Jujur Asher lebih suka istrinya itu menjadi istri biasa saja. Bukan pegawai kantoran yang padat bekerja atau sampai menjadi desainer kondang dengan jam terbang tinggi. Ia hanya butuh Yuki untuk dirinya dan keluarga. Biarlah bekerja menjadi urusannya, sebagai laki-laki ia berfikir begitu apakah salah?
"Jaminan seumur hidup mencintaimu Mas, tanpa batas waktu. Aku tahu kamu dan Sky adalah prioritas aku. Aku tidak akan mengambil keputusan apapun tanpa izinmu."
"Aku bersedia menjebatani untuk tugas akhirmu, besok aku bawa gambar-gambar ini ke kantor. Tapi kamu harus janji bisa menepati omongan kamu."
"Iya, beneran Mas ngebolehin aku masuk ke perusahaan. Thanks you hubby." Yuki langsung menubruk tubuh Asher, memeluknya dengan wajah berbinar.
Ternyata membuat istrinya bahagia semudah itu, hanya untuk menyenangkan hatinya Asher harus rela berbagi waktunya. Impiannya simple sekali hidup yang bahagia bersama Yuki dan anak-anaknya. Asher cukup mampu membiyayai kehidupan yang layak untuk mereka jadi apakah terlalu egois untuk dirinya bila tidak begitu menyukai kalau istrinya ikut bekerja.

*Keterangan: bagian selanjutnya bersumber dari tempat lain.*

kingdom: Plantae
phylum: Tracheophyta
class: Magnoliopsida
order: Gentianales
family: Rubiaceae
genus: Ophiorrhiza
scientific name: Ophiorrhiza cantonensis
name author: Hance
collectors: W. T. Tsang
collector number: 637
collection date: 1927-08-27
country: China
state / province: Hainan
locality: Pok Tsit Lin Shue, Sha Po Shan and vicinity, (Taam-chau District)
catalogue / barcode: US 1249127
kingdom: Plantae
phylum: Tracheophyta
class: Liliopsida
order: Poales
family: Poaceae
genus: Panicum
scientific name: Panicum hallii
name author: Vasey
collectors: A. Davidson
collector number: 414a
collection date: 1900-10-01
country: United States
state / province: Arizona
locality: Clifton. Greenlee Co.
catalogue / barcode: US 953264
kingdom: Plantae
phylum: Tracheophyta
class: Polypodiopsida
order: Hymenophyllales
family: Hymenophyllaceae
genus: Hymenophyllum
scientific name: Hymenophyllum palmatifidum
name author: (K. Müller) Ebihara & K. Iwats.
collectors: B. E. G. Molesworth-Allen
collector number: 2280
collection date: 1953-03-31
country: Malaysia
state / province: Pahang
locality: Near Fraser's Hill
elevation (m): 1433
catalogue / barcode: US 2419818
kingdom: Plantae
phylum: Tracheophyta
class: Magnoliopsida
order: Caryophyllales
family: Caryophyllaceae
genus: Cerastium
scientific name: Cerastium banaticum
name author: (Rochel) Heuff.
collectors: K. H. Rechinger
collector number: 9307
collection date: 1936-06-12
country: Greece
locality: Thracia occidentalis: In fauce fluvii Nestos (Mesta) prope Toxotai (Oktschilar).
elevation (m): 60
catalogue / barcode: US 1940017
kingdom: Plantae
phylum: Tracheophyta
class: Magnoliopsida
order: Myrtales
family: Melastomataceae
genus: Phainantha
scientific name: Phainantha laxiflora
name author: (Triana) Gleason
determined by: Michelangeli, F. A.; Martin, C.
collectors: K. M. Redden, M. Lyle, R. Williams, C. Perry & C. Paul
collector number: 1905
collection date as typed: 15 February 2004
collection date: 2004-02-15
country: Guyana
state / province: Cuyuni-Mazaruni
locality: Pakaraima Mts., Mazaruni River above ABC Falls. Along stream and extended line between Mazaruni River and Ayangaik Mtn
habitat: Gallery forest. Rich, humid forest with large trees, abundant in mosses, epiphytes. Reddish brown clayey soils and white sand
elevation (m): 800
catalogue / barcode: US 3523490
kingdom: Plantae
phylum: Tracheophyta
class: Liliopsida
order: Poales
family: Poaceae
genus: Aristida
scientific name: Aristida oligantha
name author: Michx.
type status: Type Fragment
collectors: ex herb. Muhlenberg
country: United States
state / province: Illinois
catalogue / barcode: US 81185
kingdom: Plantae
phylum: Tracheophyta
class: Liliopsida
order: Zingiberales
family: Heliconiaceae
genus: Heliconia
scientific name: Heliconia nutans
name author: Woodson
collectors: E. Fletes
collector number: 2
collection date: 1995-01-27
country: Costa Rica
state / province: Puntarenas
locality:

"Besok aku bisa dong datang ke kantor, bukan untuk mengantar katering ya?" selorohnya.
"Sekalian, datang jam makan siang aja bawain makan siang buat aku. Aku pingin makan makanan masakanmu saja setelahnya kita bahas masalah kantor."
"Oke baiklah," jawab Yuki antara senang dan juga sedikit kesal.
Asher ya tetap Asher sesayang apapun dia tetap pribadi yang keras dan tipikal yang tidak bisa di bantah. Yuki lebih baik mengalah dari pada harus debat. Baginya hidupnya terlalu lelah hanya untuk mengejar impian. Karena sejatinya impinya itu sama tak jauh berbeda dari suaminya. Hidup bahagia bersama keluarganya.
"Aku ada satu permintaan lagi kalau kamu minta di acc?"
"Apa?" tanyanya penasaran.
"Nggak boleh nolak kalau aku lagi 'pingin minta', kapanpun aku mau di manapun kita berada."